▶ [SELECTED TEXT]:

=== Begin Enclosure ===

Sunday, May 8, 2011
Here's my contribution for Fandango Groovers' blogathon "A Life in Movies," in which bloggers choose their favorite films from each year since their birth. For the most part, I was surprised at how quickly I knew what my favorite film from each year was, but in some cases it was a struggle to decide. I also tried to limit directors to one film to avoid piling on too much life for any one person. For some of the more recent selections, you might see that I did not put the film that came no. 1 on my list for that year in the slot. This is not really because my mind changed but because of the aforementioned directorial limitation (also, as I note later, I've reevaluated my selection of year for movies like Certified Copy, which I probably should have considered a 2011 U.S. release despite managing to see it last year). Anyway, onto the picks:
Not the greatest movie of 1989 by any stretch (Do the Right Thing and Sweetie are two of the best films I've ever seen), but this has the most resonance to my childhood. Born in the summer of Batman, it seems fated that I would have been such a Bat-freak as a child, and I must have worn scratches into our VHS. It had the camp of the mainstream Batman show but filtered it through Burton's then-fresh vision of Gothic pop-horror, making for a spooky, intricate Gotham where anything seemed possible. I have less love for Nicholson's performance now than I do for Keaton's understated but keen work, and Basinger and Wuhl are afterthoughts, but I can't help but love this thing.
1990 An Angel at My Table
Jane Campion followed up on her striking feature debut with a three-hour biopic of New Zealand author Janet Frame. Campion's intuitive, gently surreal direction proved perfect for the story of a schizophrenic young woman paralyzed by insecurity and anthrophobia, though she never lets her direction outshine the narrative. This set the standard for Campion's other biographical films (The Piano, Bright Star), but she's yet to equal this astonishing (and all-too-sadly underseen) masterpiece.
1991 The Double Life of Véronique
The preemptive fourth installment in Kiselowski's Three Colors trilogy, The Double Life of Veronique takes everything great about those three films and packs them into one bifurcated, curvilinear movie that constantly warps and bends until you'd swear you were watching the same five minutes over and over again. But those five minutes contain such density of thought, aesthetic and spirituality that you'll need the repetition to just begin parsing out everything. One of those movies that can truly change your life.

=== End Enclosure ===

▶ [GIVEN INFORMATION]:
=== Begin Enclosure ===

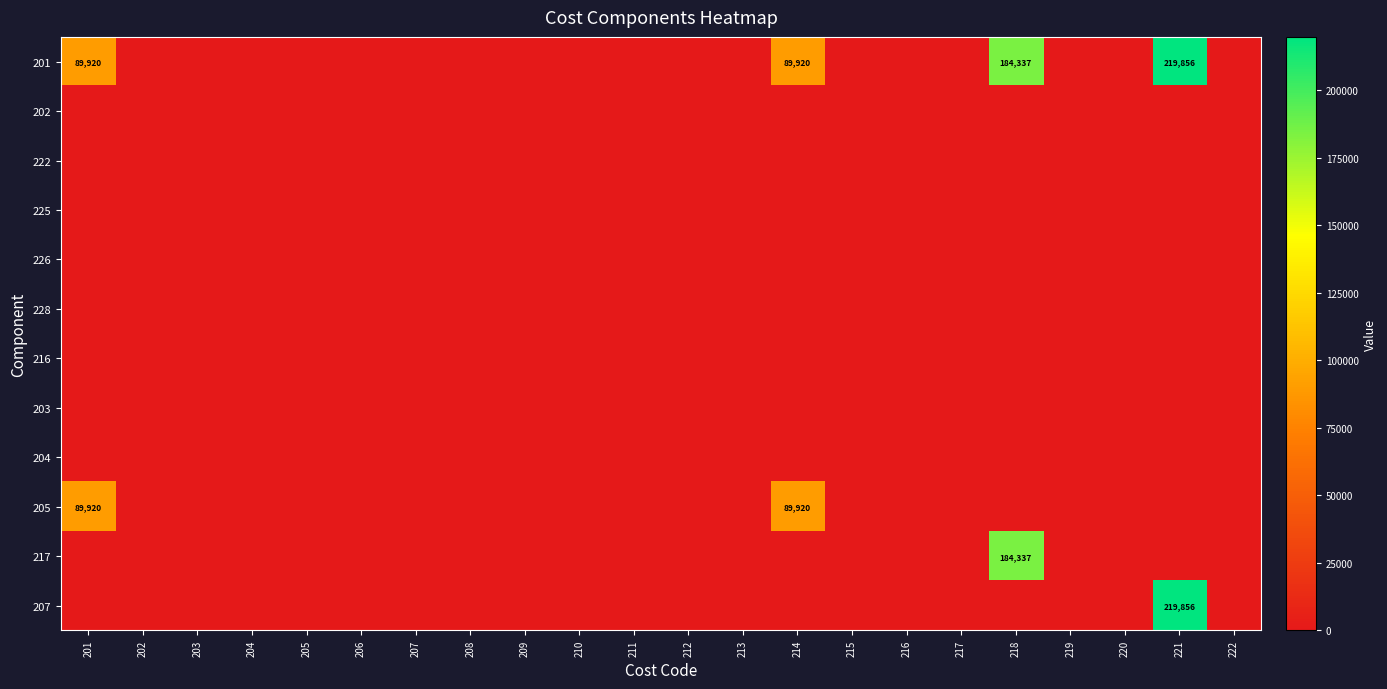

At 210, list the series in order from largest to smallest.

201, 202, 222, 225, 226, 228, 216, 203, 204, 205, 217, 207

=== End Enclosure ===

▶ [WHAT TO WORK ON]: Please continue the blog post on favorite films from each year, picking up after the entry for The Double Life of Véronique.

▶ [EXPECTED OUTPUT]:
1992 Bitter Moon
Roman Polanski's dark farce digs into sexual roles, sedentary relationships and the power and terror of fantasy as if ripped from the "Circe" chapter of Ulysses. Polanski deconstructs his earlier sex thrillers into their purest and scariest components, crafting a stylistic exercise so immaculate sometimes I forgot to scream because I was too busy soaking in the mise-en-scène. I don't know that there's a "point" to this movie, but as an experience of cinema, a madcap journey into the heart of technique and the ability of film to grip the throat, I'll take it over the whole of Gaspar Noé's canon.
1993 Carlito's Way
I cannot wait to revisit this movie after filling all these gaps in my De Palma's filmography. This film affected me profoundly when I saw it, and the more of De Palma's films I see, the more I think it is his grand summation as a filmmaker. A romantic, elegiac take on his outlandishly satiric Scarface, Carlito's Way, despite its modest scale and narrower focus, seems the mournful, disgusted conclusion The Godfather Part III was meant to be, a piteous attempt to wrench a broken, hollow man from the life that has taken everything from him but his last breath. In true De Palma fashion, the director lets us know up front that this, too, shall be taken before it's all said and done.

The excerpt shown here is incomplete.